** Opening QUOTED PASSAGE block **
How To Tell If Your Child Needs Glasses
You expect adults to need assistance with vision as they age, but it can be difficult for kids to recognize that they need help. For them, blurry vision may be their norm, and they don’t know that other people can see clearly. Take notice these 5 things to determine whether you need to make a doctors appointment for your child’s vision.
- Squinting: If you catch your child constantly squinting when you ask them to look at specific things, then they may have a refractive vision issue. Astigmatism, nearsightedness, and farsightedness are all lumped together in this category. Ask your child to read a distant sign that you can legibly read. Watch their reaction, and wait to hear what they have to say. If they immediately squint, and have difficulty reciting things that they should know, then it’s time to go to the eye doctor. Same goes for something close. Try both tests to see if they have trouble with one and not with the other.
- Sitting Too Close To TVs: Another indicator is sitting too close to tvs, holding electronics too close to the face, or bringing their face closer to books to see. This could be evidence that your child is nearsighted or has myopia.
** Closing QUOTED PASSAGE block **
● TO DO
1) Answer these from the text on children's glasses:
(a) How many things does the opening paragraph tell the reader to take notice of?
(b) Which three conditions does it group together as refractive vision issues?
(c) What condition could sitting too close to TVs be evidence of?
2) Please retype part of the text on children's glasses, starting with "How To Tell" and going on through "your child’s vision.".
** Opening PROVIDED MATERIAL block **
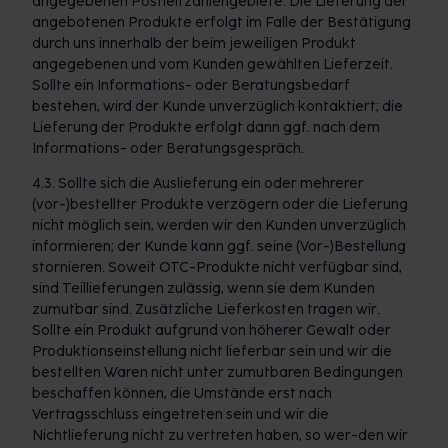
angegebenen Postleitzahlengebiete. Die Lieferung der
angebotenen Produkte erfolgt im Falle der Bestätigung
durch uns innerhalb der beim jeweiligen Produkt
angegebenen und vom Kunden gewählten Lieferzeit.
Sollte ein Informations- oder Beratungsbedarf
bestehen, wird der Kunde unverzüglich kontaktiert; die
Lieferung der Produkte erfolgt dann ggf. nach dem
Informations- oder Beratungsgespräch.
4.3. Sollte sich die Auslieferung ein oder mehrerer
(vor-)bestellter Produkte verzögern oder die Lieferung
nicht möglich sein, werden wir den Kunden unverzüglich
informieren; der Kunde kann ggf. seine (Vor-)Bestellung
stornieren. Soweit OTC-Produkte nicht verfügbar sind,
sind Teillieferungen zulässig, wenn sie dem Kunden
zumutbar sind. Zusätzliche Lieferkosten tragen wir.
Sollte ein Produkt aufgrund von höherer Gewalt oder
Produktionseinstellung nicht lieferbar sein und wir die
bestellten Waren nicht unter zumutbaren Bedingungen
beschaffen können, die Umstände erst nach
Vertragsschluss eingetreten sein und wir die
Nichtlieferung nicht zu vertreten haben, so wer-den wir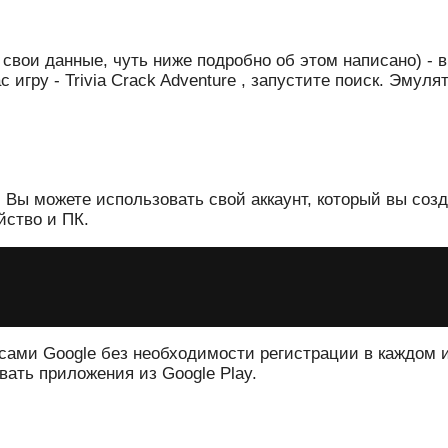
а свои данные, чуть ниже подробно об этом написано) -
 игру - Trivia Crack Adventure , запустите поиск. Эму
. Вы можете использовать свой аккаунт, который вы соз
йство и ПК.
сами Google без необходимости регистрации в каждом и
вать приложения из Google Play.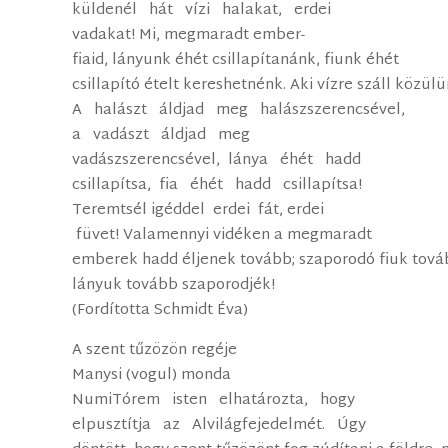
küldenél hát vízi halakat, erdei
vadakat! Mi, megmaradt ember­
fiaid, lányunk éhét csillapítanánk, fiunk éhét
csillapító ételt kereshetnénk. Aki vízre száll közülü
A halászt áldjad meg halászszerencsével,
a vadászt áldjad meg
vadászszerencsével, lánya éhét hadd
csillapítsa, fia éhét hadd csillapítsa!
Teremtsél igéddel erdei fát, erdei
füvet! Valamennyi vidéken a megmaradt
emberek hadd éljenek tovább; szaporodó fiuk tová
lányuk tovább szaporodjék!
(Fordította Schmidt Éva)
A szent tűzözön regéje
Manysi (vogul) monda
Numi­Tórem isten elhatározta, hogy
elpusztítja az Alvilág­fejedelmét. Úgy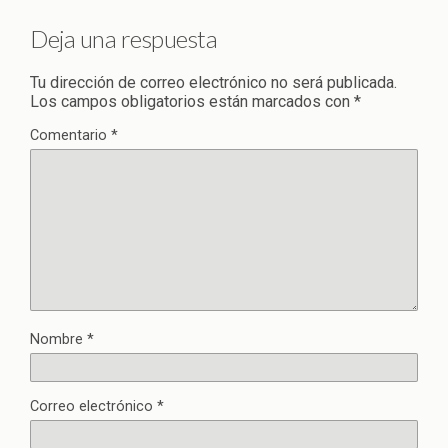
Deja una respuesta
Tu dirección de correo electrónico no será publicada.
Los campos obligatorios están marcados con
*
Comentario
*
Nombre
*
Correo electrónico
*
** Closing PROVIDED MATERIAL block **
● ANSWERS TO THE TASKS
1)
(a) 5
(b) Astigmatism, nearsightedness, and farsightedness
(c) Nearsightedness, or myopia

2)
How To Tell If Your Child Needs Glasses
You expect adults to need assistance with vision as they age, but it can be difficult for kids to recognize that they need help. For them, blurry vision may be their norm, and they don’t know that other people can see clearly. Take notice these 5 things to determine whether you need to make a doctors appointment for your child’s vision.